ACTIVITY: Omit the pictures and output exactly the lines from the start of the entries through the line containing "Figure 6. Discharge".
◆ ◆ ◆ ◆
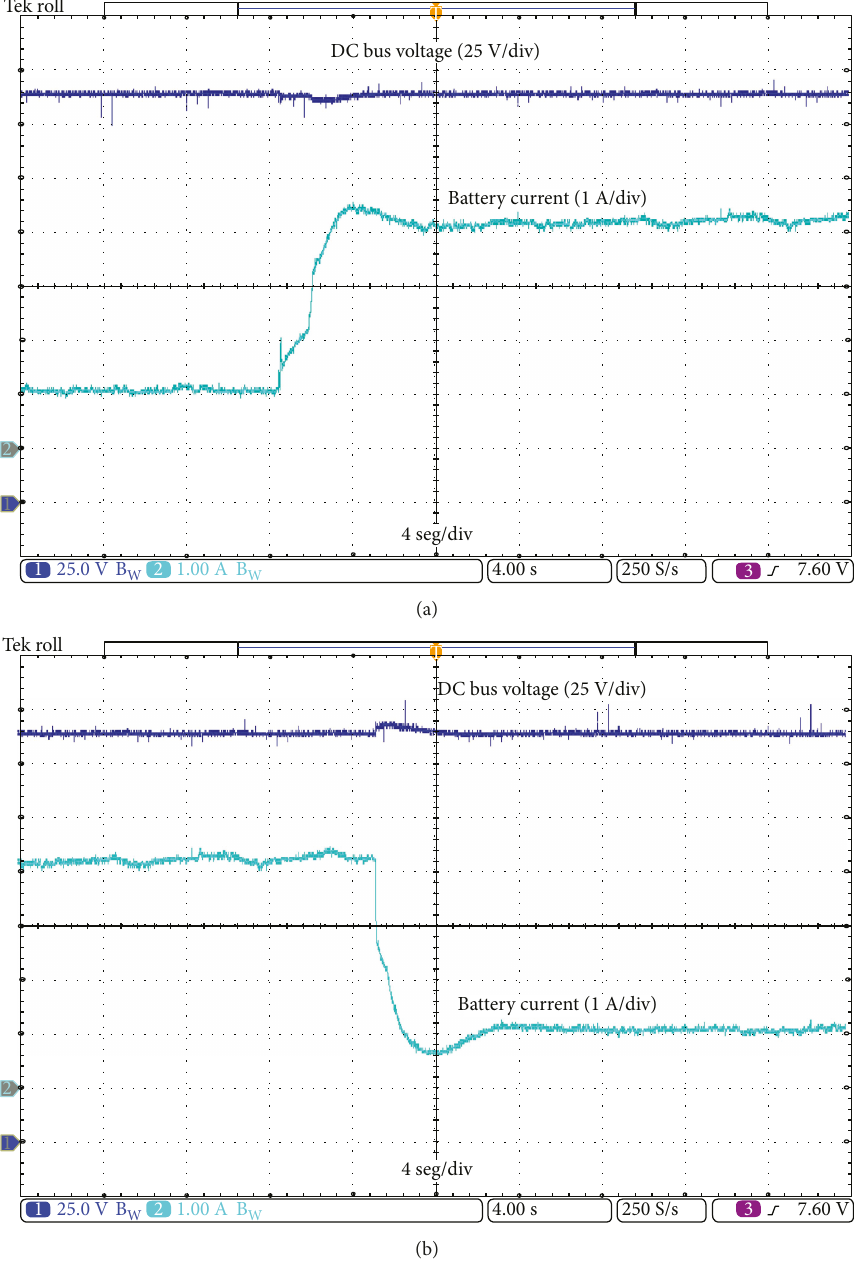
Figure 13: (a) Connection of 500 W fl uorescent lamps and (b) disconnection of 500W fl uorescent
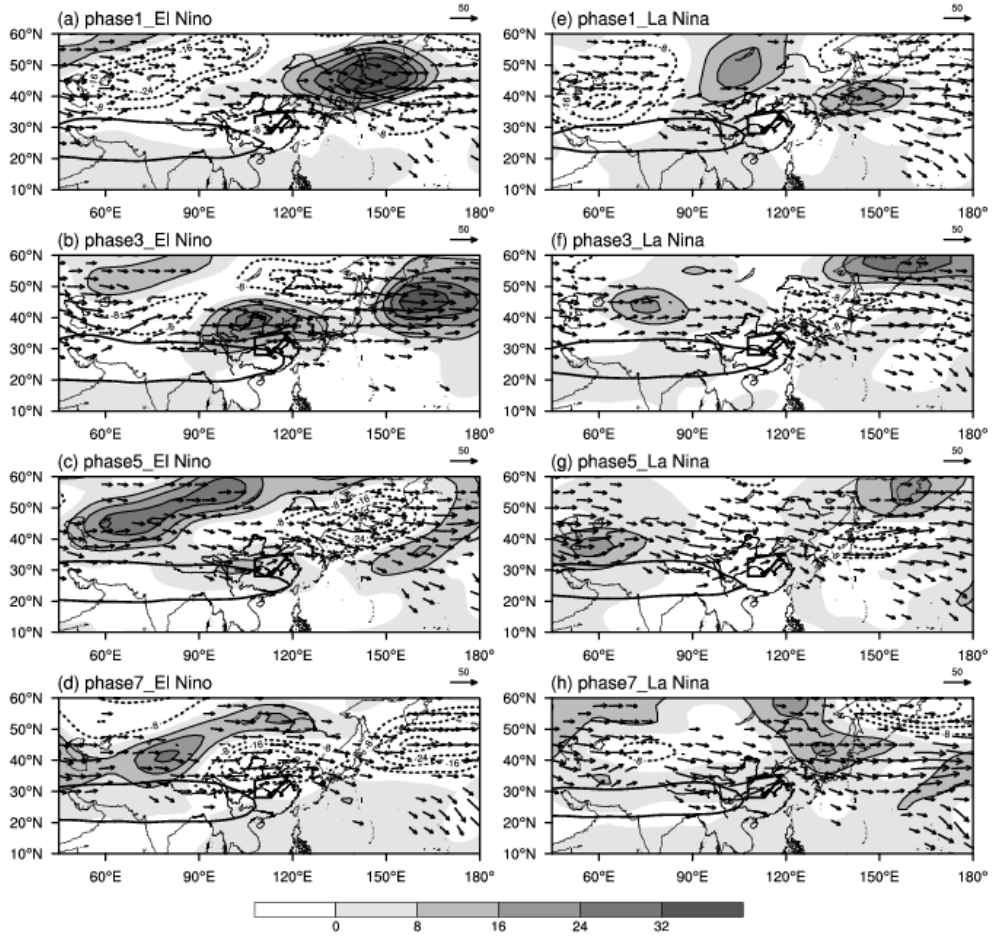
Figure 6. Same as Figure 5, but for the phase synthesis of 10–20 d low-frequency height fields (the shaded areas denote low-frequency height positive anomaly, dotted lines denote negative anomalies, units: gpm), and the two-dimensional wave-activity flux (WAF) fields (vector, WAFs < 5.0 m 2 · s − 2 were not drawn, units: 10 2 m 2 · s − 2 ) at 200hPa, black thick solid line denotes unfiltered 12,520 gpm contour.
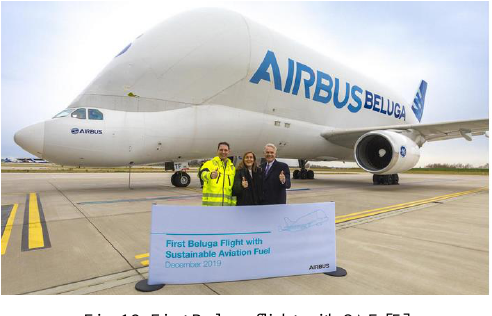
Fig. 12. First Beluga flight with SAF [5]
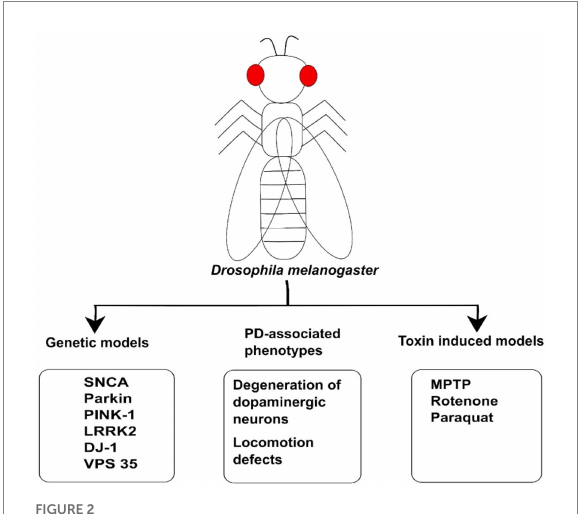
FIGURE 2 The illustration of Drosophila model used for Parkinson’s Disease. Genetic models such as SNCA, LRRK2, DJ-1, Parkin , and PINK1 have been used to study the molecular mechanism of PD. These animal models have been generated on the basis of genetic mutation in the genes linked to disease. The toxins such as MPTP, Rotenone, and Paraquat have also been used to induce PD- associated phenotypes in Drosophila model. These models can also be employed for investigating PD and developing therapeutic drugs against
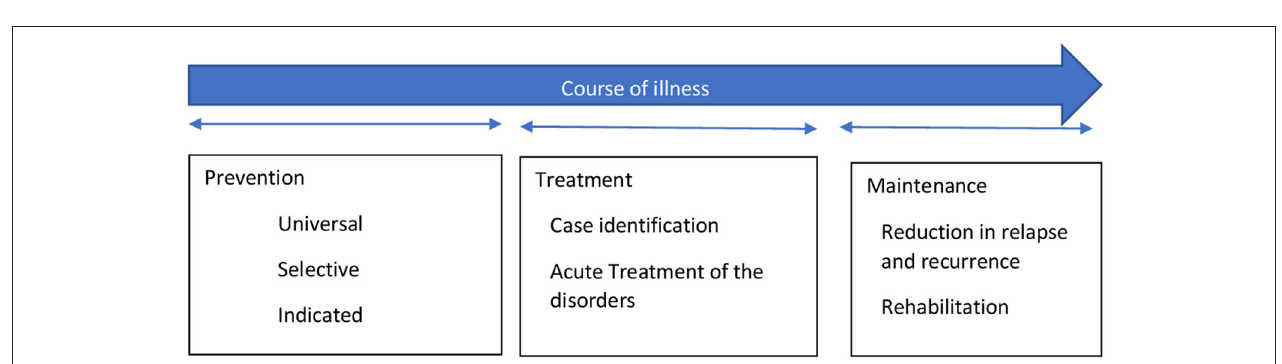
FIGURE 2 | The interventions for mental illness as classified by the Institute of Medicine (IOM) Committee on Prevention of Mental Disorders [adopted from Mrazek and Haggerty ( 48)].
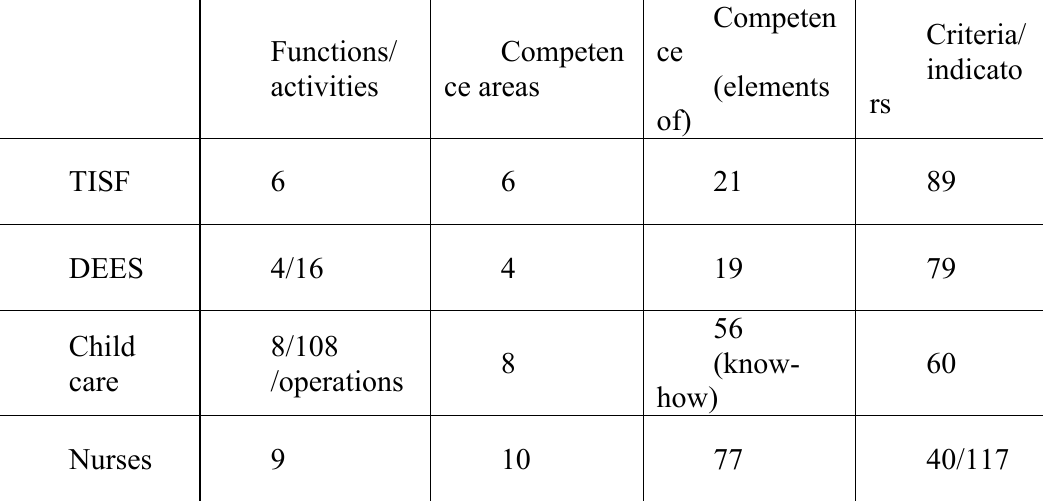
Table 1 : Quantitative data regarding the reference documents (référentiels) for the professions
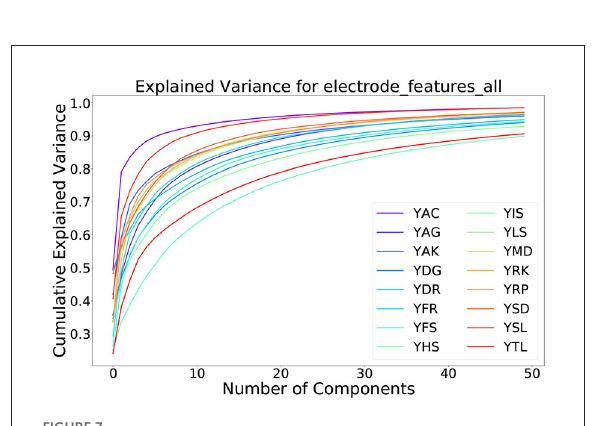
FIGURE7 Variance explained with increasing number of PCA components for the training subjects in ZuCo 2.0.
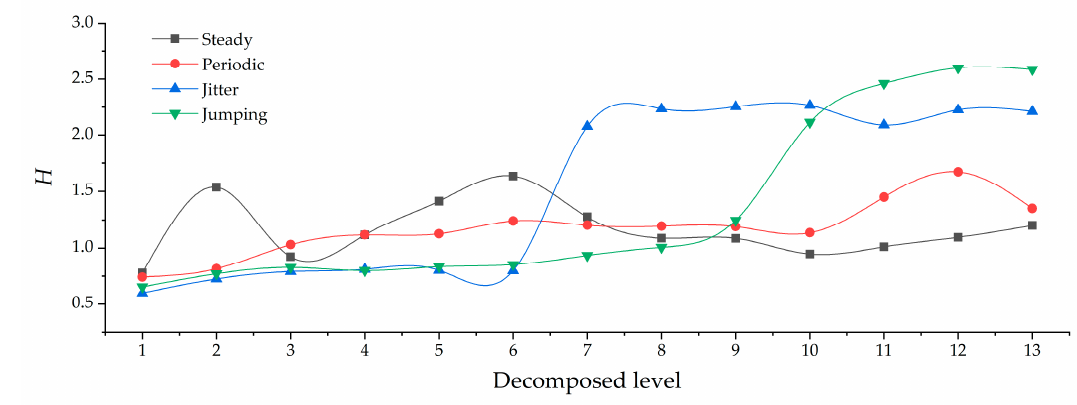
Sensors 2019 , x , x Figure 4. Time series of observed signals: ( a ) steady; ( b ) periodic; ( c ) jitter; ( d ) jumping.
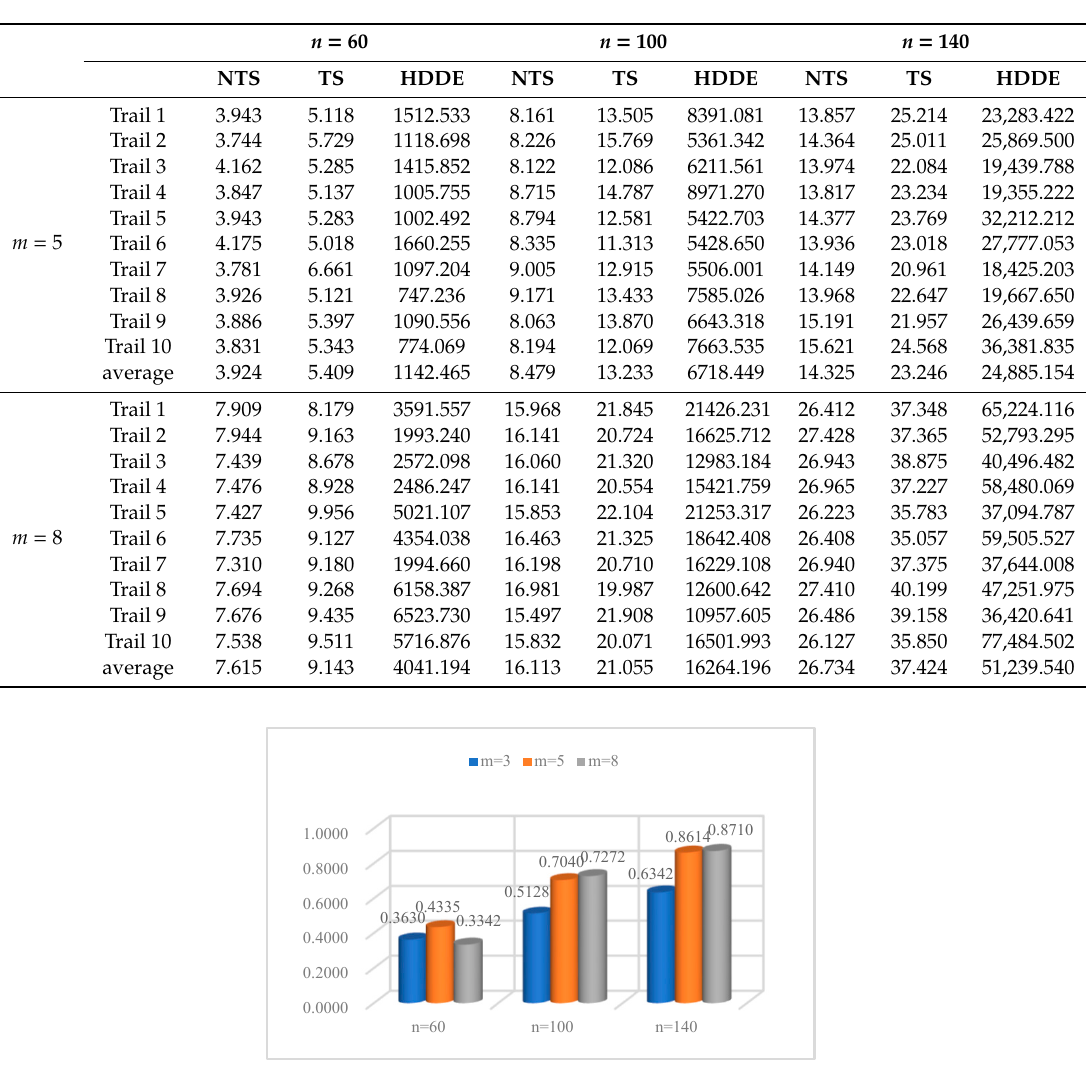
Figure 10. The average GAP concerning nine combinations of n = 60, 100, and 140 and m = 3, 5, and 8.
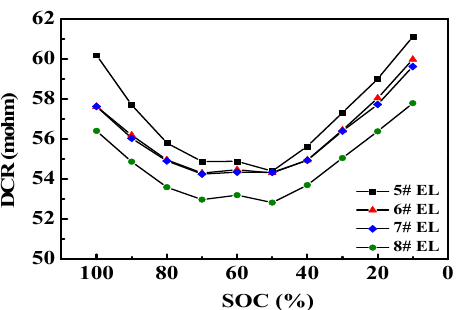
Figure 6. Discharge capacity retention (DCR) discharge at room temperature.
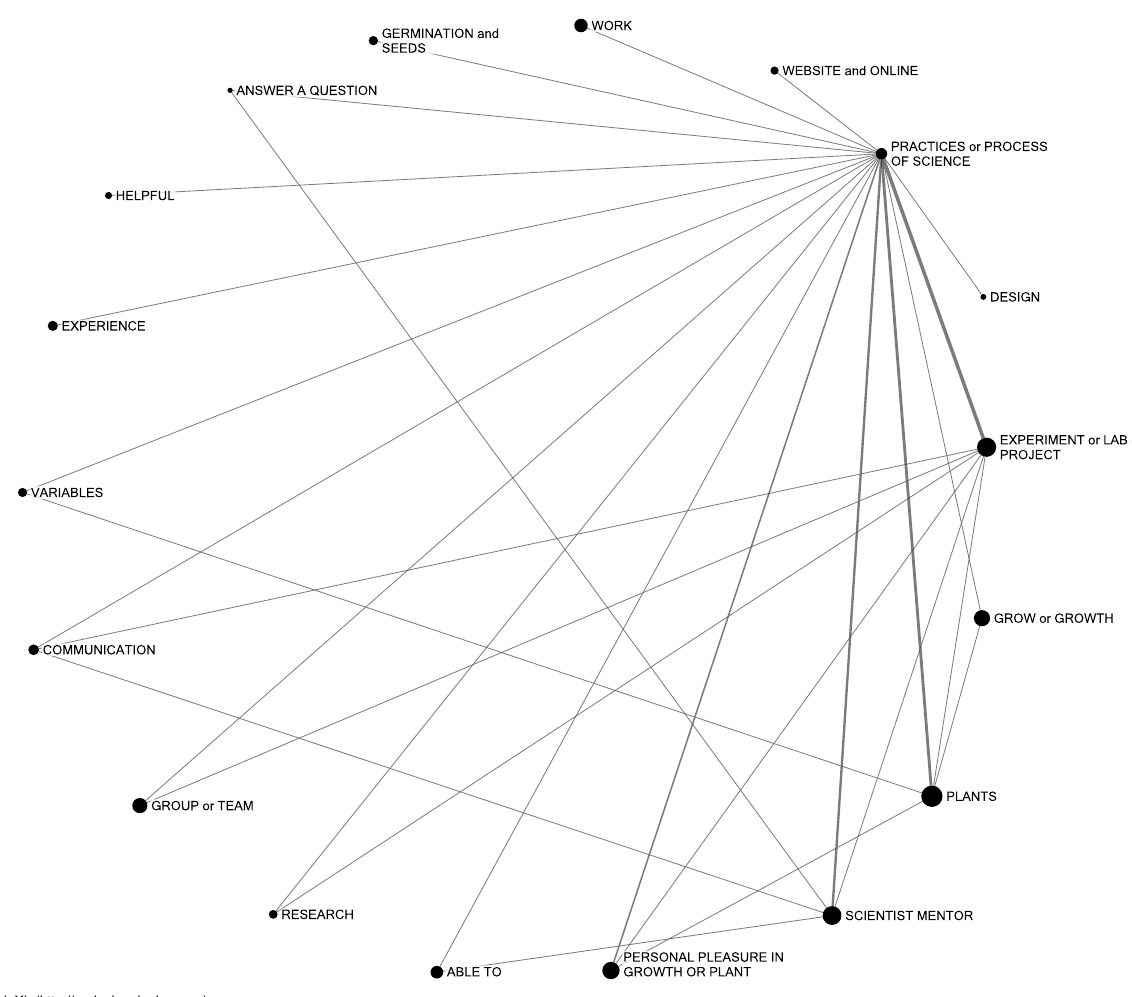
Figure 4. Lexical web illustrating connections of students’ comments about liking the experiment to other favored elements. The size of the node represents the number of total respondents liking that element, and the width of the line between nodes is weighted by the number of shared responses. Items with fewer than 10 respondents are filtered out to simplify the lexical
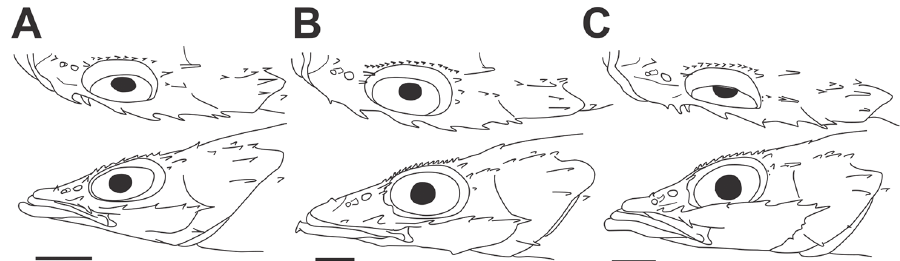
Figure 2. Lateral and dorsal views of the head of the three species of Parabembras ; A P. curta , FAKU 41447, 143.5 mm SL B P. robinsoni , NSMT-P 129791, 165.1 mm SL C P. multisquamata , holotype, MNHN-IC-2008-1516, 167.3 mm SL. Bars equal to 10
◆ ◆ ◆ ◆
EXERCISE RESPONSE:
Figure 13: (a) Connection of 500 W fl uorescent lamps and (b) disconnection of 500W fl uorescent
Figure 6. Same as Figure 5, but for the phase synthesis of 10–20 d low-frequency height fields (the shaded areas denote low-frequency height positive anomaly, dotted lines denote negative anomalies, units: gpm), and the two-dimensional wave-activity flux (WAF) fields (vector, WAFs < 5.0 m 2 · s − 2 were not drawn, units: 10 2 m 2 · s − 2 ) at 200hPa, black thick solid line denotes unfiltered 12,520 gpm contour.
Fig. 12. First Beluga flight with SAF [5]
FIGURE 2 The illustration of Drosophila model used for Parkinson’s Disease. Genetic models such as SNCA, LRRK2, DJ-1, Parkin , and PINK1 have been used to study the molecular mechanism of PD. These animal models have been generated on the basis of genetic mutation in the genes linked to disease. The toxins such as MPTP, Rotenone, and Paraquat have also been used to induce PD- associated phenotypes in Drosophila model. These models can also be employed for investigating PD and developing therapeutic drugs against
FIGURE 2 | The interventions for mental illness as classified by the Institute of Medicine (IOM) Committee on Prevention of Mental Disorders [adopted from Mrazek and Haggerty ( 48)].
Table 1 : Quantitative data regarding the reference documents (référentiels) for the professions
FIGURE7 Variance explained with increasing number of PCA components for the training subjects in ZuCo 2.0.
Sensors 2019 , x , x Figure 4. Time series of observed signals: ( a ) steady; ( b ) periodic; ( c ) jitter; ( d ) jumping.
Figure 10. The average GAP concerning nine combinations of n = 60, 100, and 140 and m = 3, 5, and 8.
Figure 6. Discharge capacity retention (DCR) discharge at room temperature.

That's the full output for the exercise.